Le meilleur des deux mondes
Ancien critique de cinéma, Nic Balthazar est une personnalité médiatique bien connue des Flamands. Adepte des voyages (il anime à la télé une série consacré à différents endroits du monde), il connaissait déjà notre patelin bien avant d'y venir présenter Ben X. Force est d'admettre qu'en choisissant d'offrir la primeur mondiale de son film aux Québécois, l'homme a eu du flair. Lors de la conférence de presse du FFM, Balthazar a en outre déclaré qu'un sujet aussi dramatique que celui dont il est question dans Ben X était plus susceptible d'être accueilli avec une pointe de cynisme en Europe. En revanche, il existe ici à ses yeux un public nord-américain qui ne verse pas systématiquement dans ce «travers», tout en étant doté d'une sensibilité plus européenne. «C'est le meilleur des deux mondes!» avait-il dit. Ce qui pouvait alors passer pour un soupçon de flagornerie - fort compréhensible dans les circonstances - s'est révélé plutôt juste comme analyse.

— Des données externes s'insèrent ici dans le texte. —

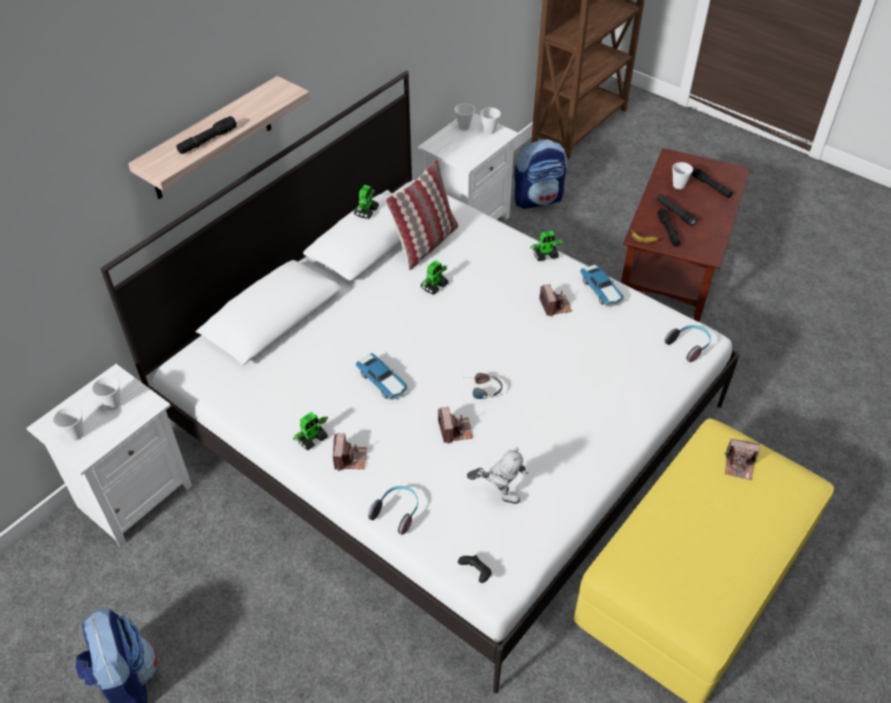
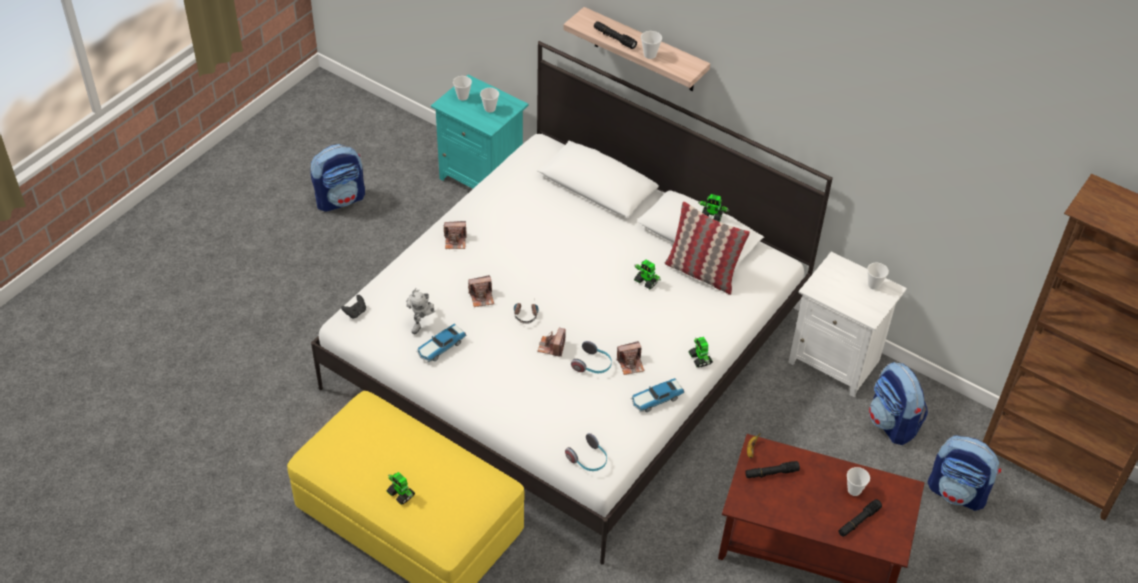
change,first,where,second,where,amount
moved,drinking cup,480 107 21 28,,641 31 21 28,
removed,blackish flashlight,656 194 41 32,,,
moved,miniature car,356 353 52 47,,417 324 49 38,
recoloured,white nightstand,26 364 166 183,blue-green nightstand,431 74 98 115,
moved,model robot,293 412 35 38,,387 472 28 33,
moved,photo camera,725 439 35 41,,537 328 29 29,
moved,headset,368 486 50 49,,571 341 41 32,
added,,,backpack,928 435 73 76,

Sorti récemment en Europe, Ben X est en effet loin d'avoir suscité là-bas les mêmes élans d'enthousiasme.

«Je savais ce que je disais en déclarant cela l'an dernier, fait remarquer Balthazar. J'ai été critique de cinéma moi-même et je connais très bien mes anciens confrères! Or, on a beaucoup plus de mal en Europe à souscrire à une démarche d'auteur qui, volontairement, tente aussi de rejoindre un plus large public.»

«À vrai dire, poursuit-il, les critiques sont là-bas beaucoup plus conservateurs qu'ils ne le pensent. Comme Ben X est davantage axé sur la culture de l'image, je crois qu'ils ont eu un peu plus de mal à s'abandonner. Ce qui m'attriste un peu, c'est qu'un film comme Ben X a besoin d'un soutien critique pour exister, surtout dans un pays comme la France par exemple. Même si les soirées d'avant-premières ont été accueillies par le public là-bas avec le même enthousiasme qu'à Montréal, il reste que le bouche-à-oreille ne peut pas se produire à propos d'un film comme celui-là s'il n'y a pas de rumeur critique au départ.»

Plusieurs formes
Nic Balthazar tire visiblement une fierté du fait que, maintenant vendu dans 46 pays, son film soit «né» à Montréal. «Même s'il a été conçu en Belgique», fait-il remarquer.

Ben X, rappelons-le, a en effet emprunté plusieurs formes au fil des ans. Ce projet est d'abord issu d'une proposition qu'on a faite à Balthazar «d'écrire un livre pour ceux qui ne lisent pas». Au même moment, un fait divers est venu le troubler: le suicide d'un jeune homme de 17 ans, atteint d'une forme légère d'autisme. Un acteur a ensuite suggéré à Balthazar de faire de cette histoire un monologue qui pourrait être joué sur scène. Deux cent cinquante représentations plus tard, la plus grande compagnie de production cinématographique flamande s'est engagée dans un projet d'adaptation pour le cinéma.

«Comme je n'arrête pas de recycler la même histoire, je travaille présentement à l'écriture d'un scénario en vue d'un remake aux États-Unis!» lance-t-il en riant.

Dès la présentation du film au FFM, Balthazar a en effet suscité l'intérêt de producteurs américains. «C'est un peu plus compliqué que je ne l'aurais cru au départ sur le plan logistique - je m'envole vers Los Angeles au cours des prochains jours - mais je me plais à penser que tout cela est parti de chez vous. Je le répète: j'ai vécu à Montréal la semaine la plus incroyable de ma vie!»

Pincez-le quelqu'un.

Ben X est présentement à l'affiche en version originale avec sous-titres français à l'Ex-Centris; en version française au Quartier latin.